Data for processing>
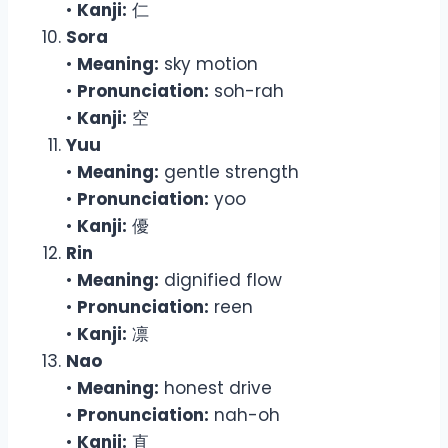
•
Kanji:
仁
Sora
•
Meaning:
sky motion
•
Pronunciation:
soh-rah
•
Kanji:
空
Yuu
•
Meaning:
gentle strength
•
Pronunciation:
yoo
•
Kanji:
優
Rin
•
Meaning:
dignified flow
•
Pronunciation:
reen
•
Kanji:
凛
Nao
•
Meaning:
honest drive
•
Pronunciation:
nah-oh
•
Kanji:
直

Activity> Reproduce the entries above with each instance of "Pronunciation" changed to "Reading" and everything else unchanged. Omit the pictures.

Solved problem>
•
Kanji:
仁
Sora
•
Meaning:
sky motion
•
Reading:
soh-rah
•
Kanji:
空
Yuu
•
Meaning:
gentle strength
•
Reading:
yoo
•
Kanji:
優
Rin
•
Meaning:
dignified flow
•
Reading:
reen
•
Kanji:
凛
Nao
•
Meaning:
honest drive
•
Reading:
nah-oh
•
Kanji:
直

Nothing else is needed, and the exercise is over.